USDA lowered average U.S. rice yield significantly in its Jan. 12 Crop Production report, but found a little over 50,000 additional acres, resulting in a slight increase in production from the previous estimate.
The U.S. 2008-09 rice crop is estimated at 203.7 million hundredweight, up slightly from the previous estimate. Average yield is estimated at 6,846 pounds per acre, down 113 pounds per acre from USDA's December estimate, and 373 pounds per acre below the record of 2007-08. Harvested area is estimated at 2.98 million acres, up 52,000 acres from the previous estimate.
According to USDA's Jan. 12 World Agricultural Supply and Demand Estimates, U.S. rice imports for 2008-09 are projected at 18 million hundredweight, down 4.5 million from USDA's December estimate with imports of combined medium-grain and short-grain rice reduced 2.5 million and long-grain imports down 2 million.
All rice exports were lowered 5 million hundredweight to 101 million, with long-grain down 6 million and combined medium-grain and short-grain up 1 million. Rough rice exports were lowered 1 million hundredweight to 38 million, while combined milled and brown exports were lowered 4 million hundredweight to 63 million. Rice ending stocks are projected at 23.2 million hundredweight, slightly below USDA's December estimate, with the reduction all in long-grain.
Global rice ending stocks are projected at 82.7 million tons, up 1.8 million from last month, up 4 million from 2007-08, and the largest stocks since 2002-03.
Estimated U.S. cotton production was lowered 577,000 bales, due mainly to a reduction in Texas. Domestic mill use was reduced 100,000 bales to 4.2 million bales, reflecting lower activity in November. The export forecast was reduced 250,000 bales to 12 million bales due to lower world import demand.
World cotton production was reduced 1.7 million bales, mainly in India, the United States, and Argentina. Consumption was lowered in China, India, Pakistan, and the United States, reflecting a continued slowdown in global textile demand. World imports were reduced sharply, due mainly to lower consumption and imports by China. World ending stocks were raised 1 percent from USDA's December estimate.

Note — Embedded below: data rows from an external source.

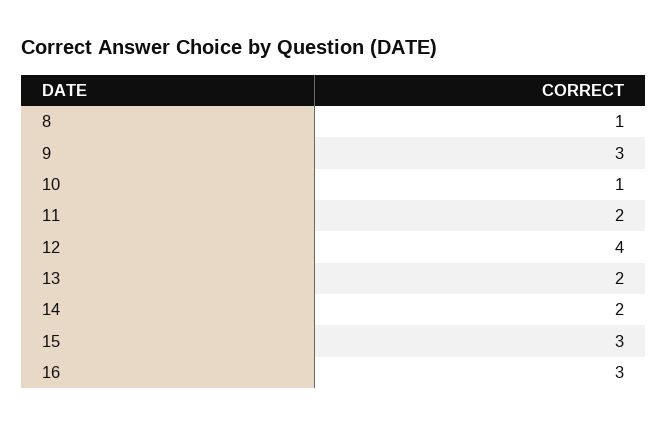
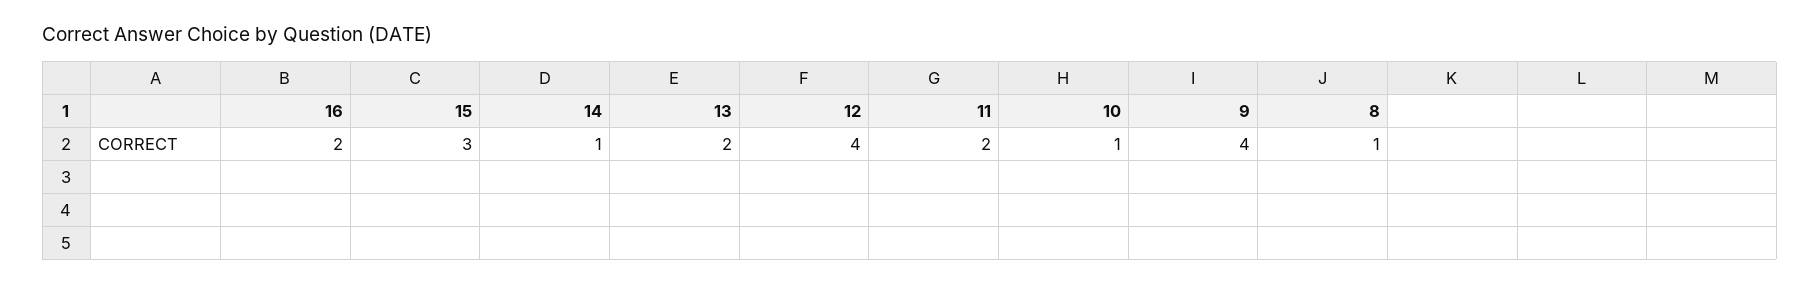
9: 3 -> 4
14: 2 -> 1
16: 3 -> 2

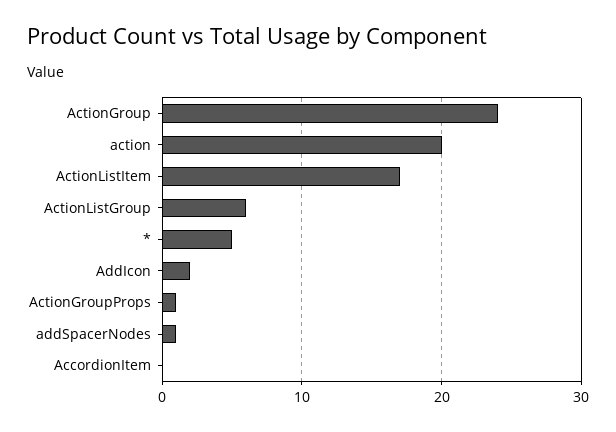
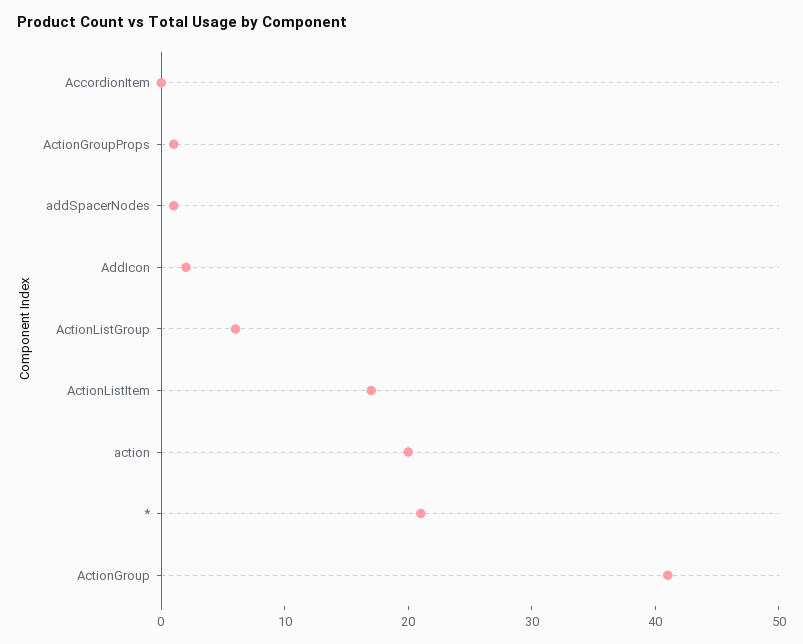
ActionGroup: 24 -> 41
*: 5 -> 21

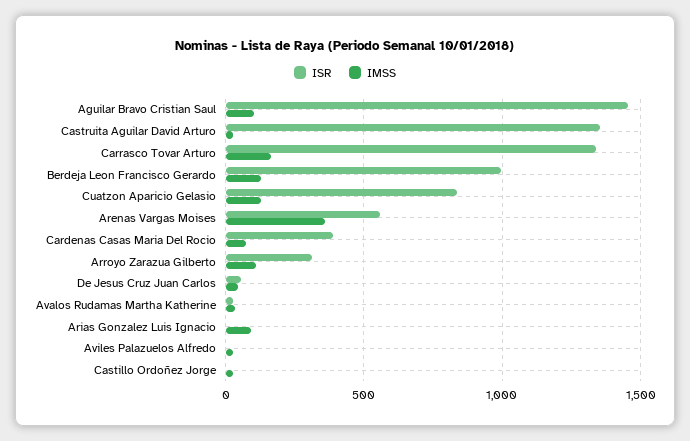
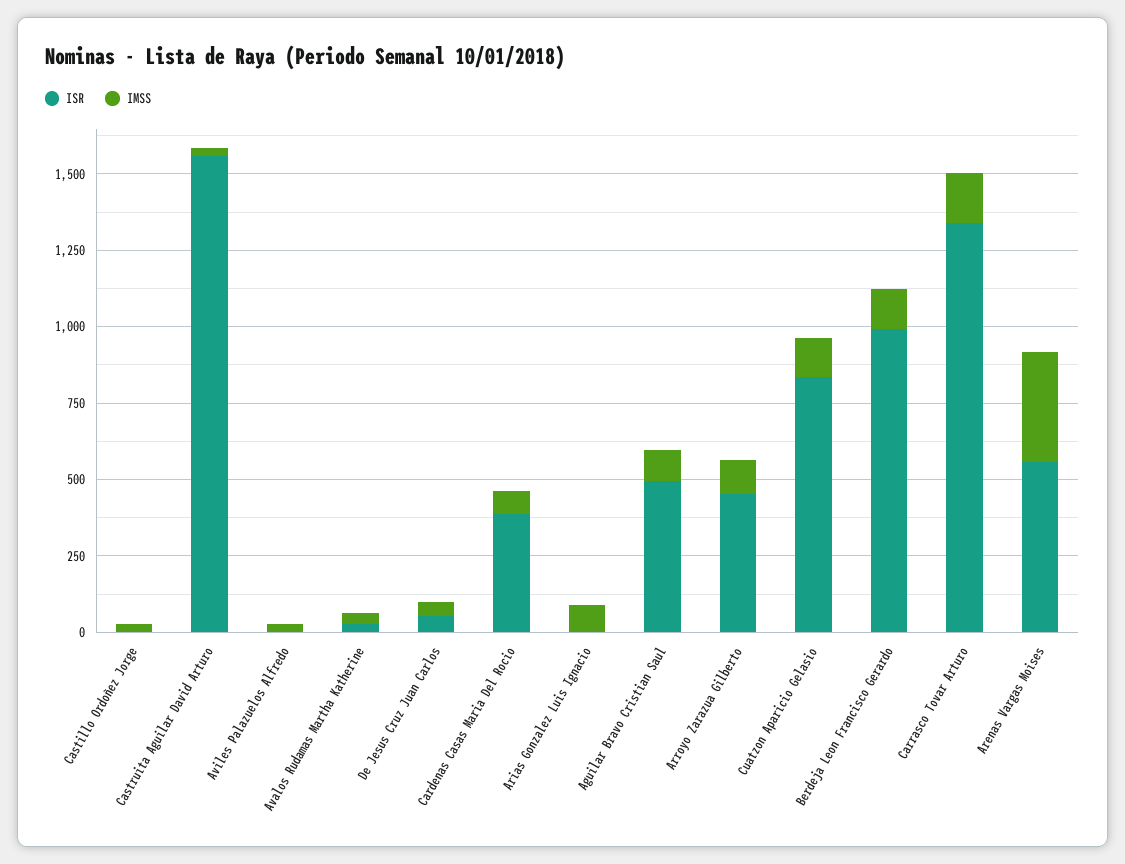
ISR, Aguilar Bravo Cristian Saul: 1450 -> 500
ISR, Castruita Aguilar David Arturo: 1350 -> 1550
ISR, Arroyo Zarazua Gilberto: 300 -> 450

U.S. corn ending stocks for 2008-09 are projected 316 million bushels higher this month on higher estimated production of 12.1 billion bushels and lower expected use. Estimated ethanol corn use was lowered 100 million bushels as sustained negative ethanol production margins since early December have reduced incentives for ethanol output.
Exports are projected 50 million bushels lower based on the slow pace of sales and shipments to date.

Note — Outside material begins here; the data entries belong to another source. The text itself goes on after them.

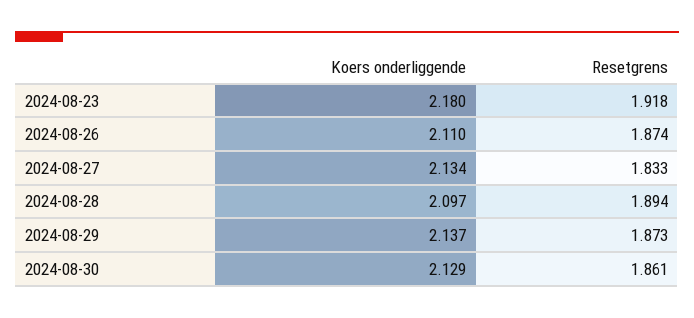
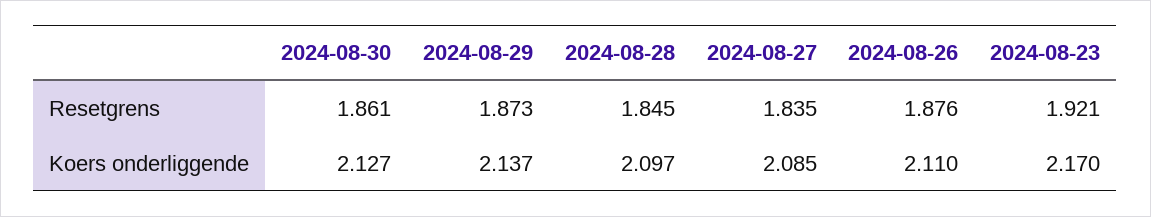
Koers onderliggende, 2024-08-23: 2.18 -> 2.17
Resetgrens, 2024-08-23: 1.918 -> 1.921
Resetgrens, 2024-08-26: 1.874 -> 1.876
Koers onderliggende, 2024-08-27: 2.134 -> 2.085
Resetgrens, 2024-08-27: 1.833 -> 1.835
Resetgrens, 2024-08-28: 1.894 -> 1.845
Koers onderliggende, 2024-08-30: 2.129 -> 2.127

Projected sorghum ending stocks for 2008-09 were increased 27 million bushels on higher estimated production and lower expected feed and residual use.
Globally, corn production for China was raised 5.5 million tons on higher area and yields. Mexico production was raised 1 million tons due to favorable weather. Brazil and Argentina corn production was lowered 2 million tons due to extended dryness and heat during December.
Global corn consumption was lowered with much of the reduction coming from changes to the U.S. balance sheet. Global corn ending stocks for 2008-09 are projected 12.2 million tons higher with the United States and China accounting for most of the increase.
U.S. soybean production is estimated at 2.959 billion bushels, up 39 million bushels from USDA's December estimate based on both higher yields and harvested area. Soybean yield is estimated at 39.6 bushels per acre. Soybean exports are raised 50 million bushels to 1.1 billion due to strong sales and shipments to China. Soybean ending stocks are projected at 225 million bushels, up 20 million.
Projected U.S. wheat ending stocks for 2008-09 were raised 32 million bushels this month on lower projected domestic use. Feed and residual use is projected 30 million bushels lower.
Global 2008-09 wheat production is projected at 682.9 million tons, down 1.1 million from USDA's December estimate. World wheat consumption was lowered and global ending stocks were increased 1 million tons mostly reflecting the increase in U.S. ending stocks.